0 Replies Latest reply on Nov 21, 2013 4:39 AM by R R

    The suspected member log keeps on coming and coordinator is not made when master(or coord) goes down

    R R Newbie

      Hello,

       

      We have a 4 node jboss 5.1.0 cluster. We have observed a strange behavior  during fail over:

       

      Some times when there is heavy load on all the nodes and master node is shut down, no other member node becomes coordinator and the following log keeps on coming indefinitely on the other nodes:

       

      DEBUG [org.jgroups.protocols.VERIFY_SUSPECT] diff=1500, mbr 10.XXX.XX.XXX:7600 is dead (passing up SUSPECT event)

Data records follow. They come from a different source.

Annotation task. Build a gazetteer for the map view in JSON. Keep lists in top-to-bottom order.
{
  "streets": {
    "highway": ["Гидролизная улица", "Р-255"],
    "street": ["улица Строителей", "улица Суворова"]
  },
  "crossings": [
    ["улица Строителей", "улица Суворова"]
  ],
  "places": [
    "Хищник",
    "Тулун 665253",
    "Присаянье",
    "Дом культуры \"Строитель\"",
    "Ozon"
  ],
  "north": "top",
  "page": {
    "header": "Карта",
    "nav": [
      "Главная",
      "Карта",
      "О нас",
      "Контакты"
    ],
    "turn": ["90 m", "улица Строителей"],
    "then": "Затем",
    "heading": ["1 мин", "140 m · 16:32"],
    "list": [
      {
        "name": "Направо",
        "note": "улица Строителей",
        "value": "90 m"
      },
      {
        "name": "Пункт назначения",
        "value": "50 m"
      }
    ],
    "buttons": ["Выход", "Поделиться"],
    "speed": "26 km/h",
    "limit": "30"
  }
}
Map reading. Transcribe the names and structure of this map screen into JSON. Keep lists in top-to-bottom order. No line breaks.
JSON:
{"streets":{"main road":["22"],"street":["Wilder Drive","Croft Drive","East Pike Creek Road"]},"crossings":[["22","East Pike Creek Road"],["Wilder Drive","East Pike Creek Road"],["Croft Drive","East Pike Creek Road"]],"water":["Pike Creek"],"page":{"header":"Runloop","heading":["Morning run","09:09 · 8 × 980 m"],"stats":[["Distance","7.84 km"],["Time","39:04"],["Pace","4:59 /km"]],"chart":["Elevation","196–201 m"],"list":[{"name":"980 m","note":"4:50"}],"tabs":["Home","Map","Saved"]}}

      DEBUG [org.jgroups.protocols.VERIFY_SUSPECT] diff=1500, mbr 10.XXX.XX.XXX:7600 is dead (passing up SUSPECT event)

      DEBUG [org.jgroups.protocols.VERIFY_SUSPECT] diff=1500, mbr 10.XXX.XX.XXX:7600 is dead (passing up SUSPECT event)

      ..

      ..

      ..

       

      and

       

      INFO  [org.jboss.ha.framework.interfaces.HAPartition.sfhsw-fdfksdjbvsdvsdv9fsdfj-311ee0d88e9f] Suspected member: 10.XXX.XX.XXX:7600

      INFO  [org.jboss.ha.framework.interfaces.HAPartition.sfhsw-fdfksdjbvsdvsdv9fsdfj-311ee0d88e9f] Suspected member: 10.XXX.XX.XXX:7600

      INFO  [org.jboss.ha.framework.interfaces.HAPartition.sfhsw-fdfksdjbvsdvsdv9fsdfj-311ee0d88e9f] Suspected member: 10.XXX.XX.XXX:7600

      INFO  [org.jboss.ha.framework.interfaces.HAPartition.sfhsw-fdfksdjbvsdvsdv9fsdfj-311ee0d88e9f] Suspected member: 10.XXX.XX.XXX:7600

      INFO  [org.jboss.ha.framework.interfaces.HAPartition.sfhsw-fdfksdjbvsdvsdv9fsdfj-311ee0d88e9f] Suspected member: 10.XXX.XX.XXX:7600

      INFO  [org.jboss.ha.framework.interfaces.HAPartition.sfhsw-fdfksdjbvsdvsdv9fsdfj-311ee0d88e9f] Suspected member: 10.XXX.XX.XXX:7600

      ...

      ...

      ..

       

      Any idea why this can be happening?

      Any help is highly appreciated.

       

      Thanks